Recorded information.
_____
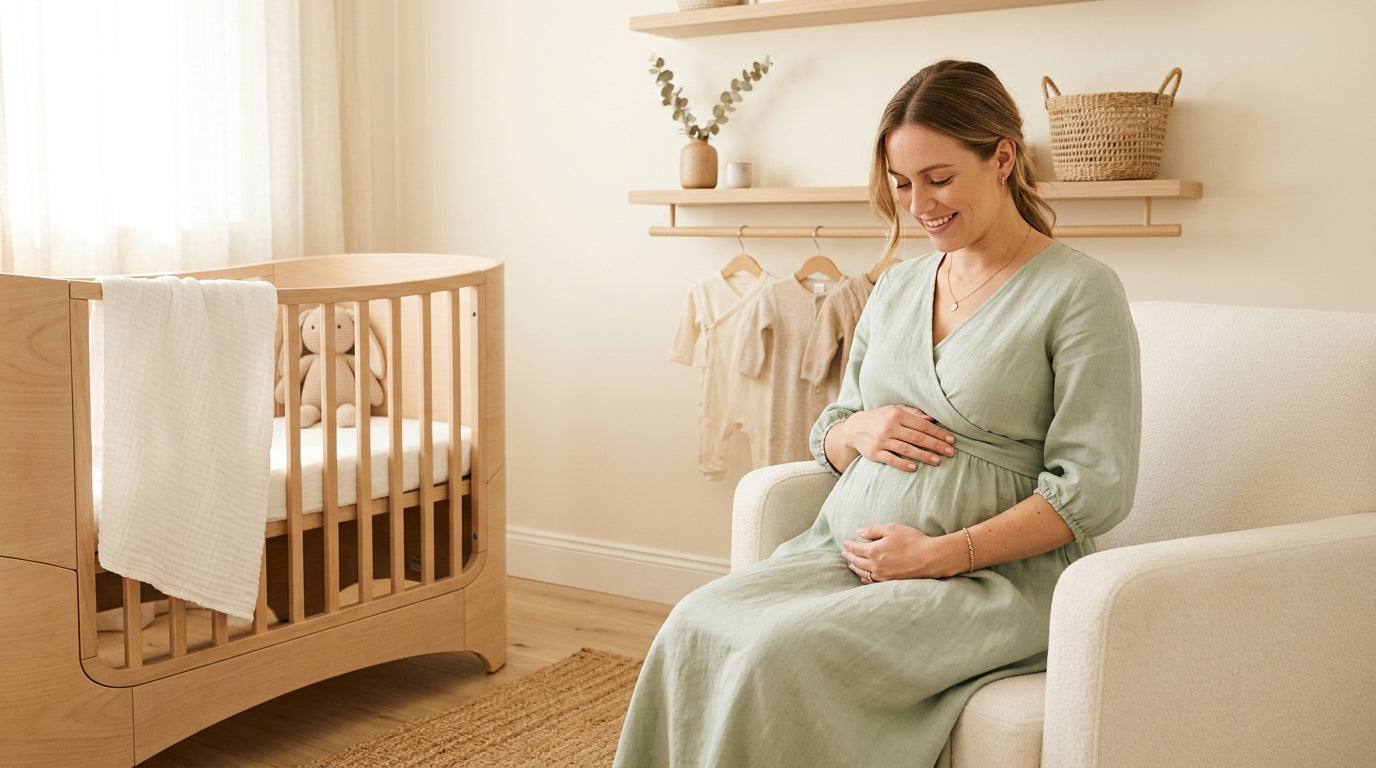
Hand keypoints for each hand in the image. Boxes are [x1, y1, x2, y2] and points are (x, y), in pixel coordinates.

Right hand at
_____
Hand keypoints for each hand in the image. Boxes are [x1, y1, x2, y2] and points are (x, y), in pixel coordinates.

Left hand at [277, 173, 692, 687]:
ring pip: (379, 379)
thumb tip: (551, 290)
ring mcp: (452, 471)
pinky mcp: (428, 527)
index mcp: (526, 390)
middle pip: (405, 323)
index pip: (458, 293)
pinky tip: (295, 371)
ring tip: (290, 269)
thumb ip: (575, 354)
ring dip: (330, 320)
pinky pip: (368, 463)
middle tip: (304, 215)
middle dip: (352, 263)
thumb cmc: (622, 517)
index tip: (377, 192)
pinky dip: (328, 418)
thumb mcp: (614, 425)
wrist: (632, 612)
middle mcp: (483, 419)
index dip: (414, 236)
_____
What is being asked. From the entries above, give again exactly the lines running from the line with "ring tip: (290, 269)" to the line with "index dip: (414, 236)"; include both of those lines.

Response below.
ring tip: (290, 269)
thumb ip: (575, 354)
ring dip: (330, 320)
pinky pip: (368, 463)
middle tip: (304, 215)
middle dip: (352, 263)
thumb cmc: (622, 517)
index tip: (377, 192)
pinky dip: (328, 418)
thumb mcp: (614, 425)
wrist: (632, 612)
middle mcp: (483, 419)
index dip: (414, 236)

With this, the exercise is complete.